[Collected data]
◆ ◆ ◆

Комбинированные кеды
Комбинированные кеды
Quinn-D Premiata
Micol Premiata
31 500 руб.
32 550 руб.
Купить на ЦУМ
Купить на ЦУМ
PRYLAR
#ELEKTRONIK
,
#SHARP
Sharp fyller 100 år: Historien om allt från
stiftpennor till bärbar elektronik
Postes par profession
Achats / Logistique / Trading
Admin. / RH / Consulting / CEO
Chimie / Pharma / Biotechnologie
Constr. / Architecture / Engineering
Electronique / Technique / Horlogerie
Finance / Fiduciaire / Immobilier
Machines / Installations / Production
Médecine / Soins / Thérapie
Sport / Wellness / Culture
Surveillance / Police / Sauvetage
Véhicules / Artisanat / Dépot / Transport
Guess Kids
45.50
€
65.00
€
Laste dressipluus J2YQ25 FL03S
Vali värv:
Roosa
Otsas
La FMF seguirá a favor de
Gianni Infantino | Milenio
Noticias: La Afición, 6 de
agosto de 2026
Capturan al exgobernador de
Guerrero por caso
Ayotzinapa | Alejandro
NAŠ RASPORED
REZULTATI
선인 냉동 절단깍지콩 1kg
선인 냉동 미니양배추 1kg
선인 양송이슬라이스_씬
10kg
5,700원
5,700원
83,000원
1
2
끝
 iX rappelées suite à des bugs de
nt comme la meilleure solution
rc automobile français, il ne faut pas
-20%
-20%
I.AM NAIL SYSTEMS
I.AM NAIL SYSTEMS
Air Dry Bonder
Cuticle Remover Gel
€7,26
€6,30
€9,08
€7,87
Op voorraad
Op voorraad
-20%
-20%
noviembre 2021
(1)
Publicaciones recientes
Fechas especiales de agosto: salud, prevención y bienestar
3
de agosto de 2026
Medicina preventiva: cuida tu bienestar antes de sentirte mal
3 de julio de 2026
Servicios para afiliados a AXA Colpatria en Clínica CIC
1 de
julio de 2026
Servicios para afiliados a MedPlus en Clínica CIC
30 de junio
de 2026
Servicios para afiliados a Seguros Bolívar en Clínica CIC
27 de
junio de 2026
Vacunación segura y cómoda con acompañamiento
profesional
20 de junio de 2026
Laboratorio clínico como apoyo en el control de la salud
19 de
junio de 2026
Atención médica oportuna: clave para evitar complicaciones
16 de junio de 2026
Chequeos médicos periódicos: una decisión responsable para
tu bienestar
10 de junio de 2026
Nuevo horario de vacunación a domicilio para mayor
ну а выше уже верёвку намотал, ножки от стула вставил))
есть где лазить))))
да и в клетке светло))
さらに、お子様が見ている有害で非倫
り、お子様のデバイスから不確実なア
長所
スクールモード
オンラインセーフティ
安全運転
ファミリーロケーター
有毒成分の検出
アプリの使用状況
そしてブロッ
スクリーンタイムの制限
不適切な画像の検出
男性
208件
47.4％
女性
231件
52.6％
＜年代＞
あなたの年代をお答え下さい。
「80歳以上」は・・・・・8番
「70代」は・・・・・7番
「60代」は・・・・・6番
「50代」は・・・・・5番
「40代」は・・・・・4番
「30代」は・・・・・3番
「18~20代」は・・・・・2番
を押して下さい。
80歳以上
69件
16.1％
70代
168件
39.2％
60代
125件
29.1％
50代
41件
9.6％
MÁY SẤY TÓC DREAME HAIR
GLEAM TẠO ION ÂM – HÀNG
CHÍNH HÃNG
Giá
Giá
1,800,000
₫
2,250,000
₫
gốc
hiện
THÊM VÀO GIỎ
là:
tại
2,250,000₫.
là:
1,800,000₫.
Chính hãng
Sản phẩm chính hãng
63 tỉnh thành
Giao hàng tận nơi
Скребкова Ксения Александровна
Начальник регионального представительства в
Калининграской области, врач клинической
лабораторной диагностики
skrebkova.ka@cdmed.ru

◆ ◆ ◆

» **YOUR INSTRUCTIONS**: Repeat the entries verbatim through the line with "Nuevo horario de".

» **RESULT FOR THIS EXERCISE**:
Комбинированные кеды
Комбинированные кеды
Quinn-D Premiata
Micol Premiata
31 500 руб.
32 550 руб.
Купить на ЦУМ
Купить на ЦУМ
PRYLAR
#ELEKTRONIK
,
#SHARP
Sharp fyller 100 år: Historien om allt från
stiftpennor till bärbar elektronik
Postes par profession
Achats / Logistique / Trading
Admin. / RH / Consulting / CEO
Chimie / Pharma / Biotechnologie
Constr. / Architecture / Engineering
Electronique / Technique / Horlogerie
Finance / Fiduciaire / Immobilier
Machines / Installations / Production
Médecine / Soins / Thérapie
Sport / Wellness / Culture
Surveillance / Police / Sauvetage
Véhicules / Artisanat / Dépot / Transport
Guess Kids
45.50
€
65.00
€
Laste dressipluus J2YQ25 FL03S
Vali värv:
Roosa
Otsas
La FMF seguirá a favor de
Gianni Infantino | Milenio
Noticias: La Afición, 6 de
agosto de 2026
Capturan al exgobernador de
Guerrero por caso
Ayotzinapa | Alejandro
NAŠ RASPORED
REZULTATI
선인 냉동 절단깍지콩 1kg
선인 냉동 미니양배추 1kg
선인 양송이슬라이스_씬
10kg
5,700원
5,700원
83,000원
1
2
끝
 iX rappelées suite à des bugs de
nt comme la meilleure solution
rc automobile français, il ne faut pas
-20%
-20%
I.AM NAIL SYSTEMS
I.AM NAIL SYSTEMS
Air Dry Bonder
Cuticle Remover Gel
€7,26
€6,30
€9,08
€7,87
Op voorraad
Op voorraad
-20%
-20%
noviembre 2021
(1)
Publicaciones recientes
Fechas especiales de agosto: salud, prevención y bienestar
3
de agosto de 2026
Medicina preventiva: cuida tu bienestar antes de sentirte mal
3 de julio de 2026
Servicios para afiliados a AXA Colpatria en Clínica CIC
1 de
julio de 2026
Servicios para afiliados a MedPlus en Clínica CIC
30 de junio
de 2026
Servicios para afiliados a Seguros Bolívar en Clínica CIC
27 de
junio de 2026
Vacunación segura y cómoda con acompañamiento
profesional
20 de junio de 2026
Laboratorio clínico como apoyo en el control de la salud
19 de
junio de 2026
Atención médica oportuna: clave para evitar complicaciones
16 de junio de 2026
Chequeos médicos periódicos: una decisión responsable para
tu bienestar
10 de junio de 2026
Nuevo horario de vacunación a domicilio para mayor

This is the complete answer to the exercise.